• **Exercise prompt**
Using the records below, copy every line that holds the string "Test".

• **Stored data entries**
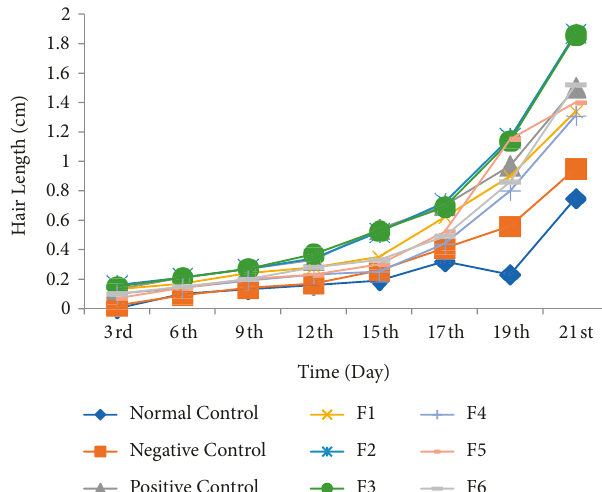
Figure 2: Test of liquid vacuum chromatography fractions of M. peltata leaf ethyl acetate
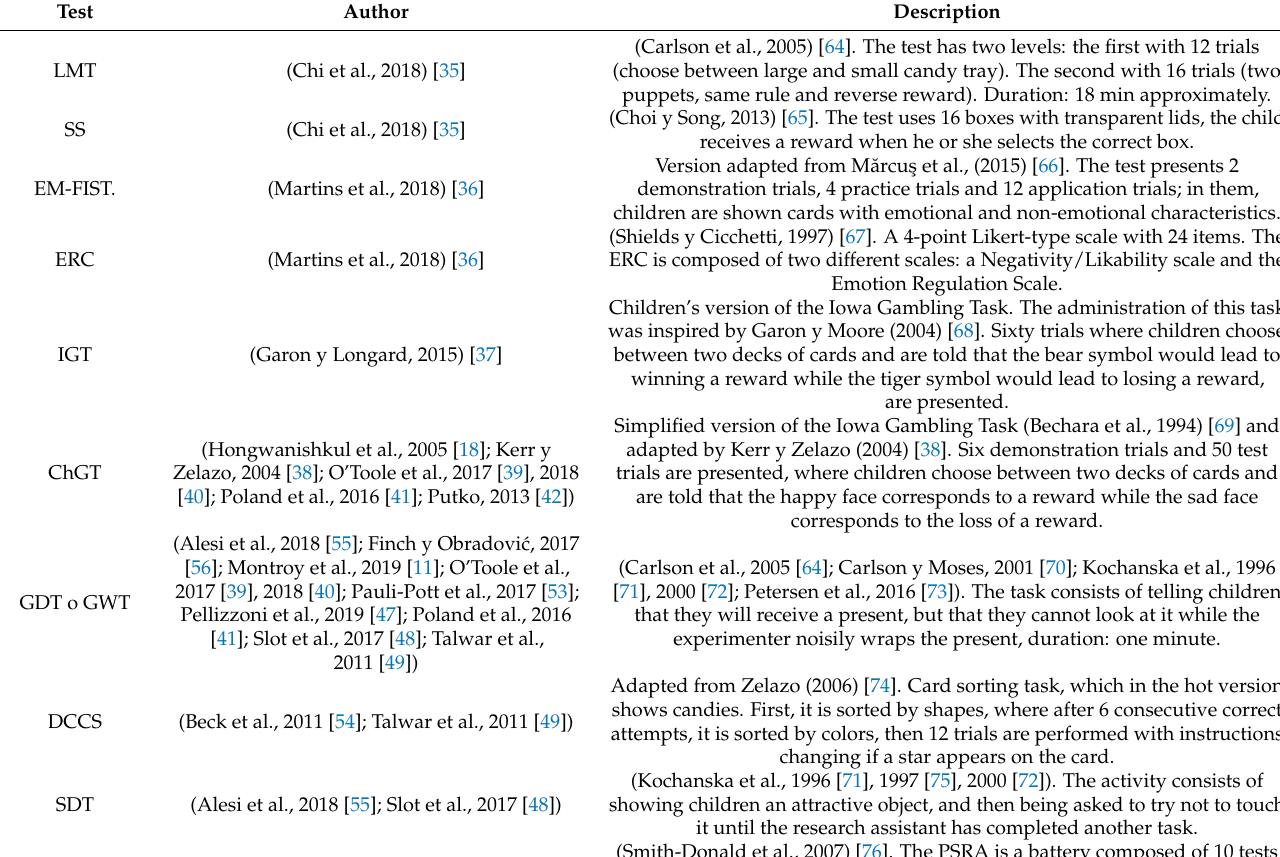
Table 2. Hot EF Test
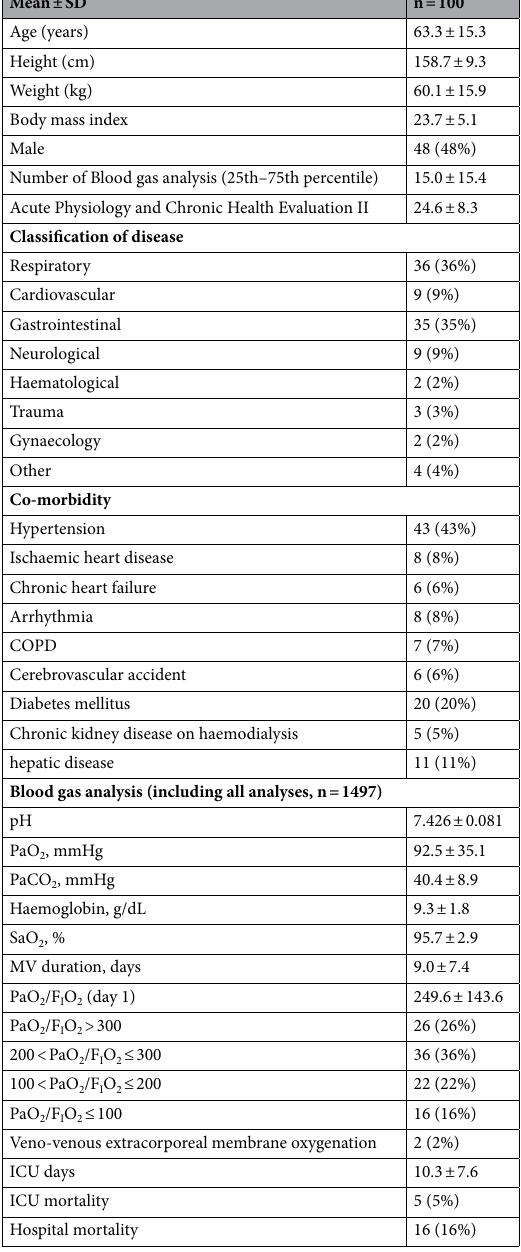
Table 1. Patient characteristics. COPD chronic obstructive pulmonary disease, ICU intensive care unit, SaO 2 arterial oxygen saturation, SpO 2 pulse-oximetric oxygen saturation, PaCO 2 arterial carbon dioxide tension, PaO 2 arterial oxygen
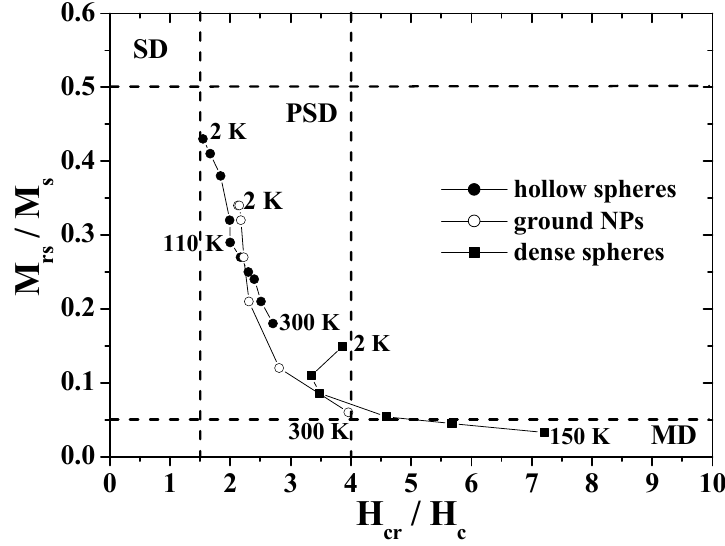
Figure 9. The Day plots of M ground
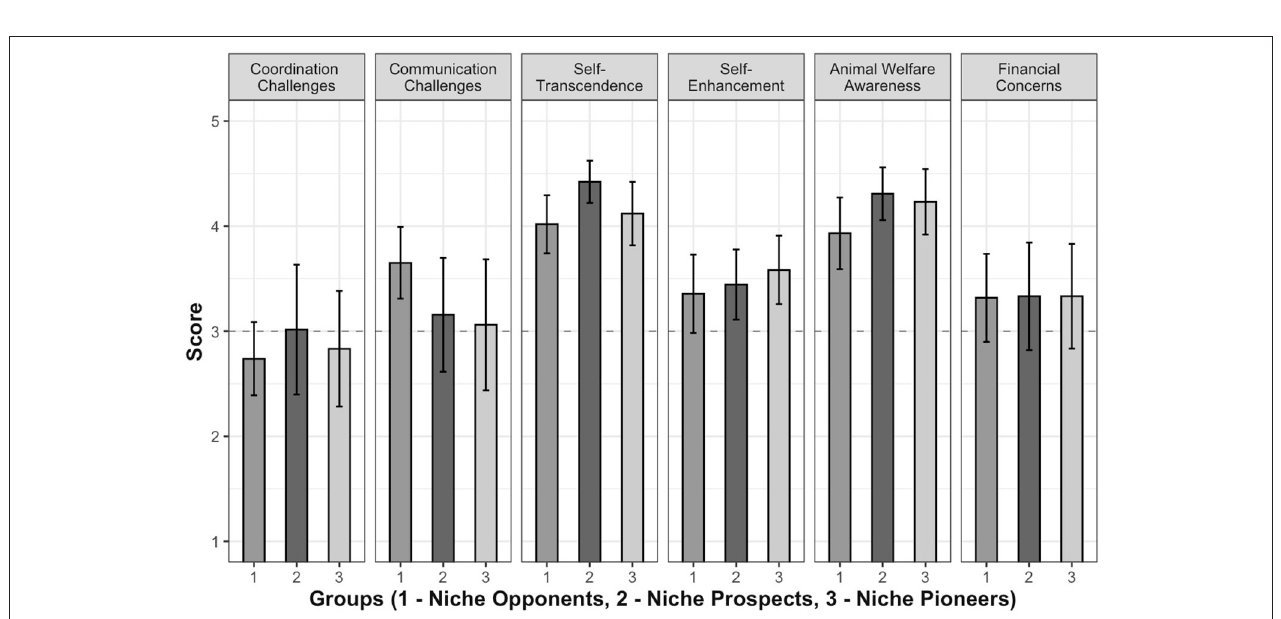
FIGURE 1 | Past and future product-range decisions regarding grass-fed beef. 1 Based on the question “Does your product range currently include grass-fed beef?” (1 = “no, I cannot imagine including it in the future”; 2 = “no, but I am considering introducing it”; 3 = “no, but I have tried it in the past”; 4 = “yes, with moderate success”; 5 = “yes, with considerable success”). 2 Based on the question “How probable is it that you will stock (or continue to stock) grass-fed beef in 2020?” (1 = “very unlikely”; 2 = “improbable”; 3 = “undecided”; 4 = “probable”; 5 = “very probable”).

• **Solved exercise**
Figure 2: Test of liquid vacuum chromatography fractions of M. peltata leaf ethyl acetate
Table 2. Hot EF Test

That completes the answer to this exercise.